Today’s network of hydrogen filling stations doesn’t offer complete coverage, but the roughly 180 hydrogen filling stations in Europe are already sufficient for some important transport routes. Companies in many countries are cooperating to push ahead with the expansion, often supported by state subsidies. In Germany, too, politicians have recognized the important role of hydrogen in decarbonizing the economy and have anchored it in the National Hydrogen Strategy. For example, the H2 Mobility joint venture will have built around 100 publicly accessible filling stations in Germany by the end of 2020, while the EU-funded H2Haul project is working not only on trucks but also on the filling stations required on its planned routes. Japan, China, and South Korea also have comprehensive support programs.

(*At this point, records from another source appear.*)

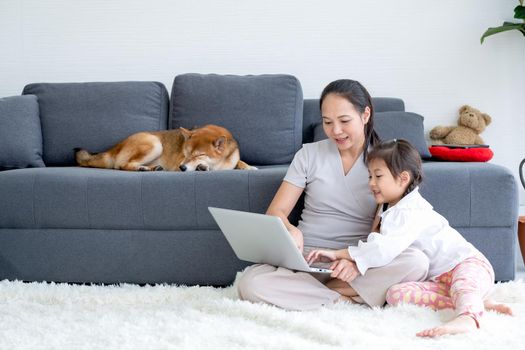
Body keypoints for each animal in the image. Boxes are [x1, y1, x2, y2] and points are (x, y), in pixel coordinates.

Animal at [74, 124, 254, 172]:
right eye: (185, 153)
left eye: (198, 155)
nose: (181, 167)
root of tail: (115, 146)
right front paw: (202, 167)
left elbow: (240, 162)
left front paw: (249, 166)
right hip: (155, 144)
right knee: (122, 165)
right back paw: (143, 168)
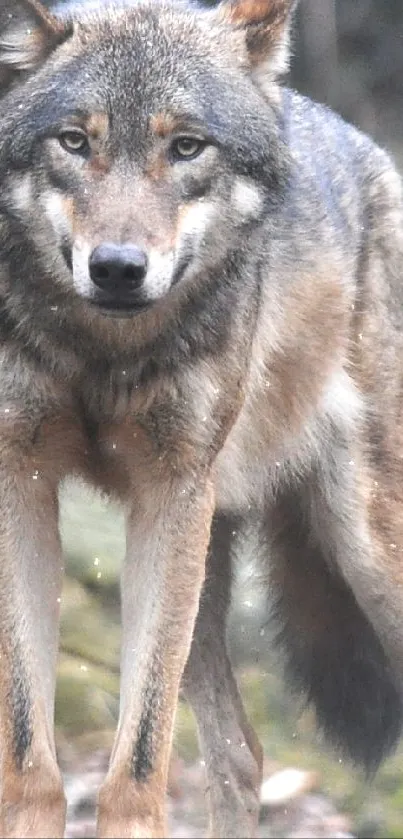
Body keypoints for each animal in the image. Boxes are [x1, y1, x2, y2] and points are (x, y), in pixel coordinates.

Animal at [0, 0, 403, 836]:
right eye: (75, 141)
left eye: (185, 146)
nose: (117, 268)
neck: (106, 355)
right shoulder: (21, 479)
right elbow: (30, 753)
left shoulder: (168, 497)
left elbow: (138, 759)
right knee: (243, 754)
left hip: (361, 544)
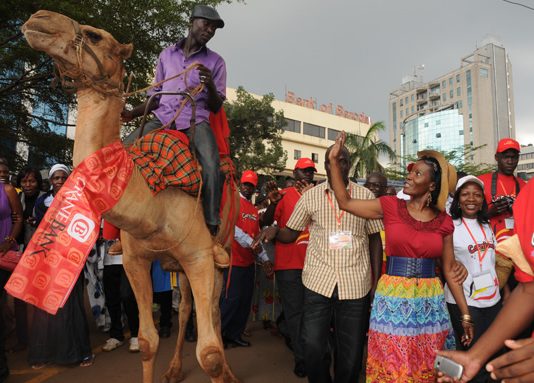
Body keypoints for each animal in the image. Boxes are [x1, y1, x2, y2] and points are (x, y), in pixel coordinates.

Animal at [22, 9, 241, 383]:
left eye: (94, 35)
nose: (39, 18)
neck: (155, 203)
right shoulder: (135, 260)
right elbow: (148, 340)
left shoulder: (199, 256)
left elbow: (209, 353)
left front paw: (222, 370)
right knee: (187, 308)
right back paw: (174, 369)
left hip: (220, 249)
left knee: (211, 308)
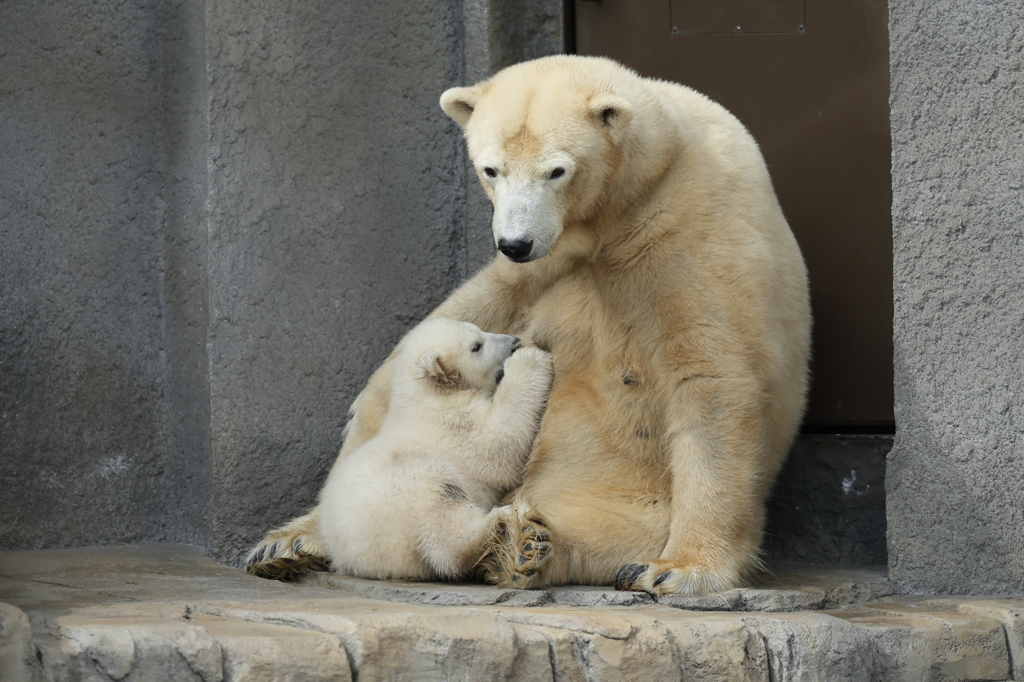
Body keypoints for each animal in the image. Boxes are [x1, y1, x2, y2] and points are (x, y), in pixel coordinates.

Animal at [251, 55, 811, 593]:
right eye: (490, 169)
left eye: (556, 171)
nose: (515, 242)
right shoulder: (548, 260)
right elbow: (468, 312)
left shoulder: (689, 235)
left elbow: (710, 378)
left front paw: (678, 569)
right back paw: (290, 542)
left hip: (634, 497)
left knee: (594, 529)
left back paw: (526, 544)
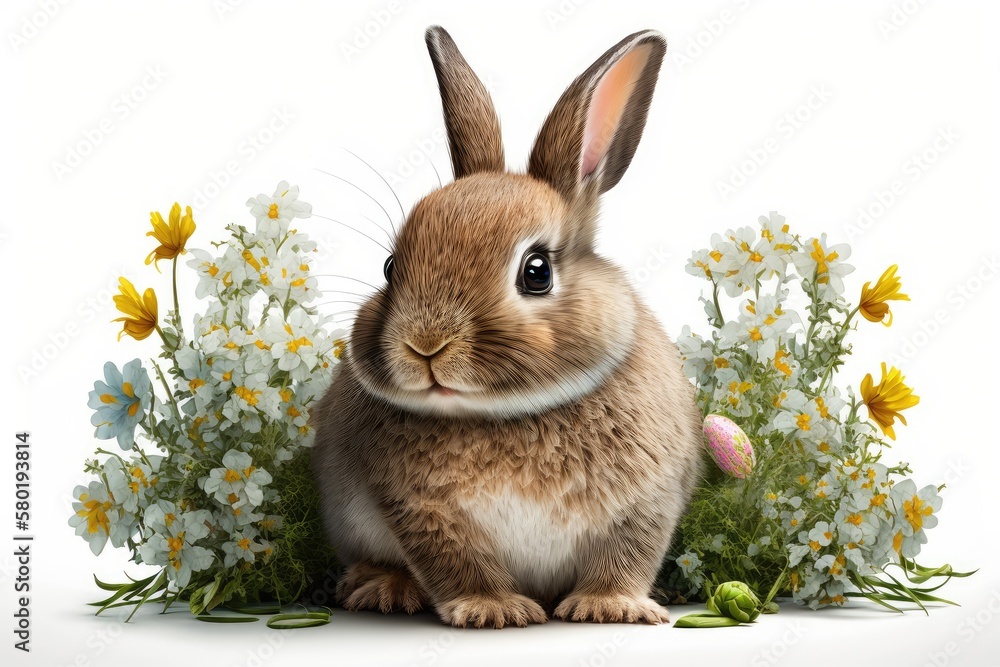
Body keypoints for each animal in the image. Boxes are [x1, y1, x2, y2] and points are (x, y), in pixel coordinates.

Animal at [310, 25, 704, 628]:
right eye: (391, 267)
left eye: (536, 271)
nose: (426, 344)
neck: (503, 413)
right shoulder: (420, 511)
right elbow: (457, 563)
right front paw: (492, 610)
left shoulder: (646, 501)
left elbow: (627, 554)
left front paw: (608, 607)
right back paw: (384, 590)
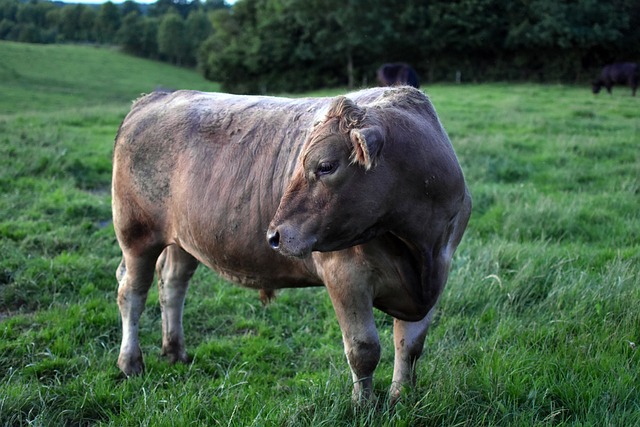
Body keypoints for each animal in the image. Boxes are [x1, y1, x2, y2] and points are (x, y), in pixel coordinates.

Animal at [111, 86, 470, 402]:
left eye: (325, 166)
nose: (274, 235)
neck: (418, 247)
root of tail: (157, 96)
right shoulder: (346, 276)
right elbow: (363, 349)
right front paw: (363, 405)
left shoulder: (438, 274)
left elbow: (410, 346)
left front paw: (401, 397)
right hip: (136, 235)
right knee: (132, 292)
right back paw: (130, 363)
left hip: (184, 239)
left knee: (172, 285)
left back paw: (175, 351)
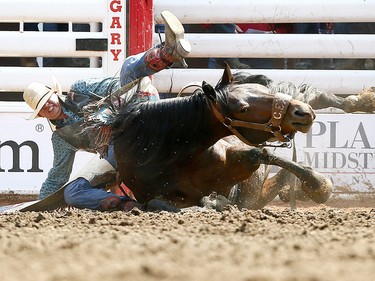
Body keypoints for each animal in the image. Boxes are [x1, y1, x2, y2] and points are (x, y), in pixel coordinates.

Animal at [94, 64, 332, 209]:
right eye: (243, 108)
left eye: (262, 91)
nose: (303, 112)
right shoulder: (146, 195)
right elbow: (158, 203)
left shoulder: (237, 163)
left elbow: (263, 155)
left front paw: (319, 185)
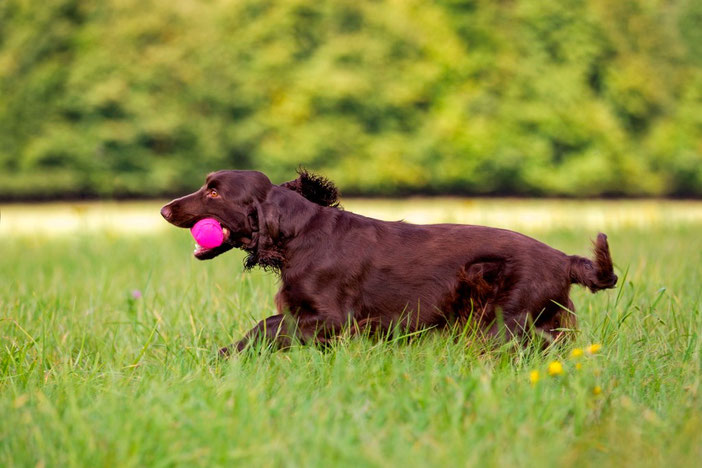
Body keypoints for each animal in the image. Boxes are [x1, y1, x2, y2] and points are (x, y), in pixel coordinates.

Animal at [162, 170, 620, 352]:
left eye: (214, 191)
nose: (165, 210)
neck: (300, 234)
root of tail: (565, 259)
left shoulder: (331, 317)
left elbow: (265, 328)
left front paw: (225, 356)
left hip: (505, 321)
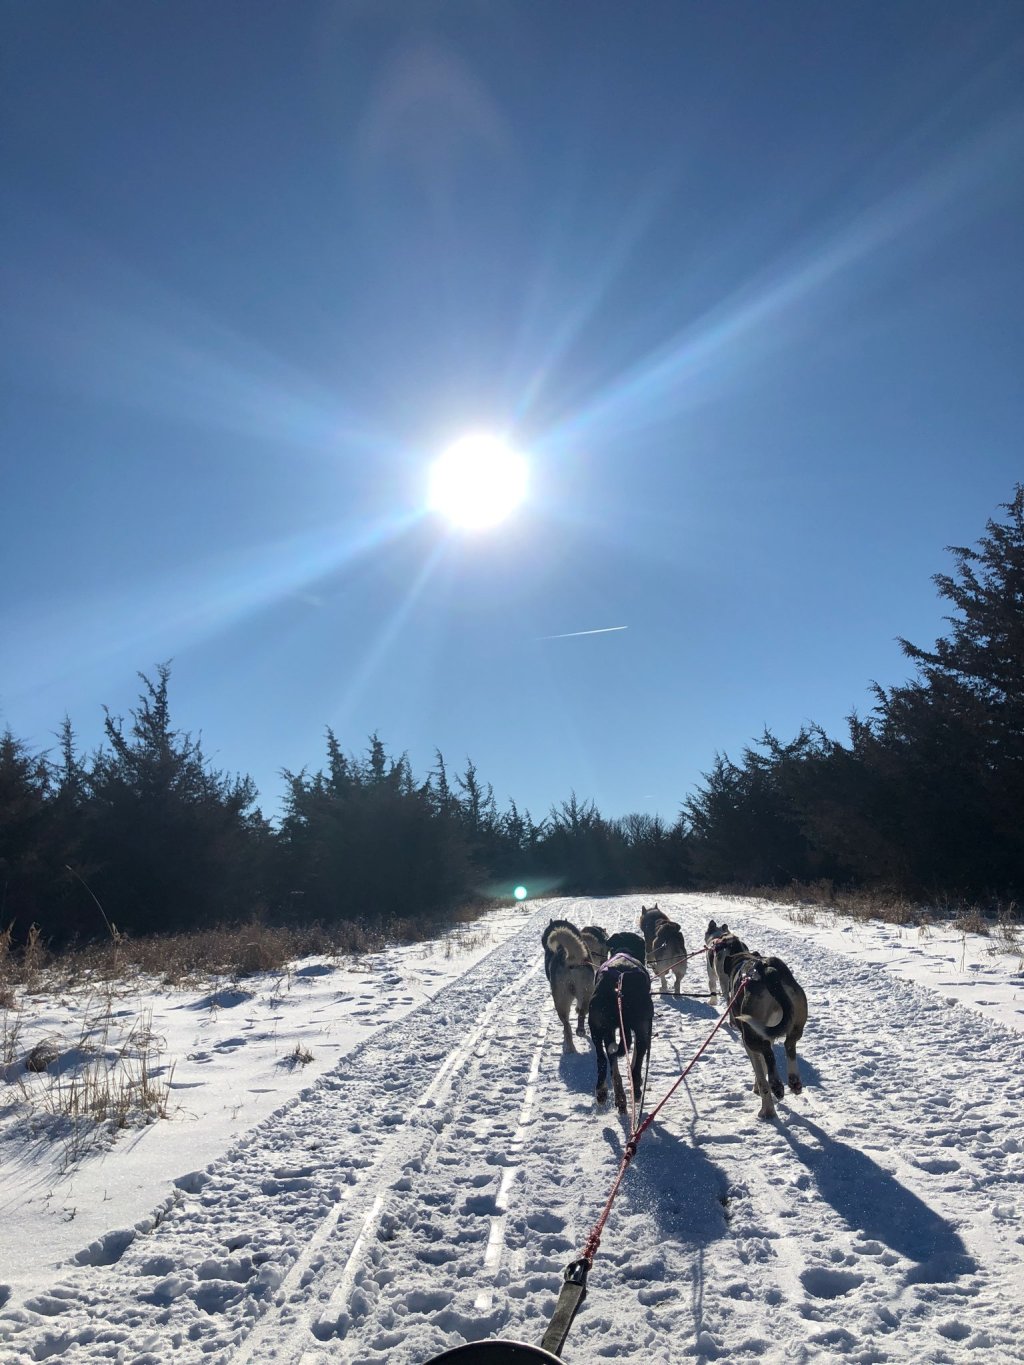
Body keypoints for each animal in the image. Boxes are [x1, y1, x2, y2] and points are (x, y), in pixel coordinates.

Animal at [589, 950, 652, 1108]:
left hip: (598, 1028)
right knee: (634, 1066)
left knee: (604, 1060)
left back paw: (609, 1093)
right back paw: (633, 1092)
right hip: (641, 1029)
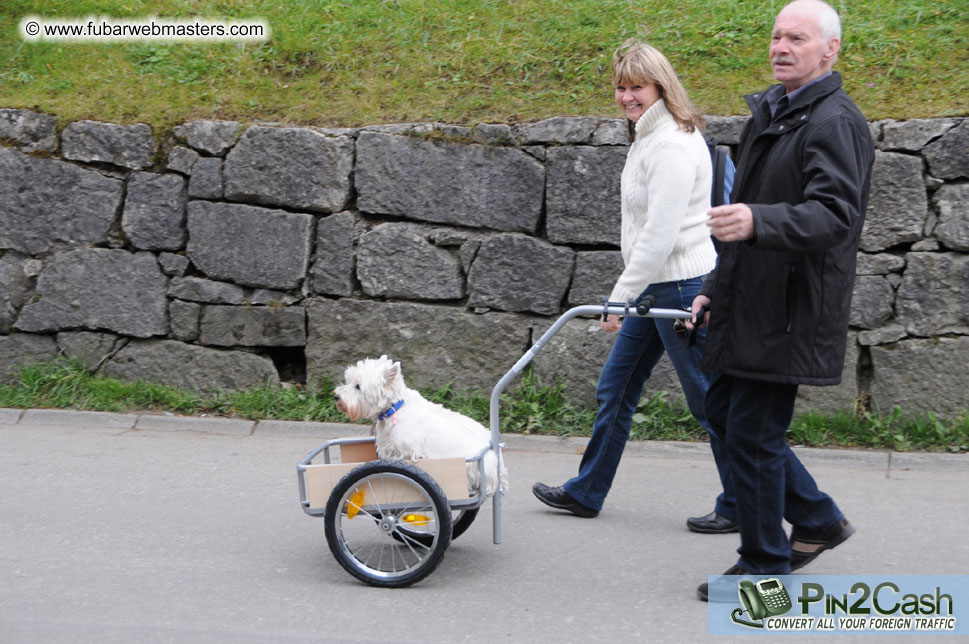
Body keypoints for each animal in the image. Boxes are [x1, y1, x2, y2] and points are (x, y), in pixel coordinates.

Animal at [334, 354, 506, 496]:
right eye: (349, 381)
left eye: (358, 386)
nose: (336, 396)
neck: (395, 408)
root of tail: (491, 451)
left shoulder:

The use of gaseous hydrogen in vehicles is safe and no more hazardous than other automotive fuels or batteries. Hydrogen tanks do not pose an increased risk of explosion. It is true that H2 burns in combination with oxygen and that a mixture of the two beyond a certain ratio is explosive. But hydrogen is about 14 times lighter than air and therefore extremely volatile. For example, any H2 that escapes from a vehicle tank will rise faster than it can react with the ambient oxygen. In a fire test conducted on a fuel-cell car by U.S. researchers in 2003, there was a flash fire, but it quickly went out again. The vehicle remained largely undamaged.
Hydrogen production is a proven and technologically straightforward process. This means it can be ramped up quickly to meet higher demand. In addition, fuel cells have now reached the necessary technological maturity for their commercialization and widespread use. According to the Hydrogen Council, the hydrogen economy can become competitive in the next ten years, provided there is sufficient investment and political will. “The time for entry into the hydrogen economy is now,” Gackstatter says.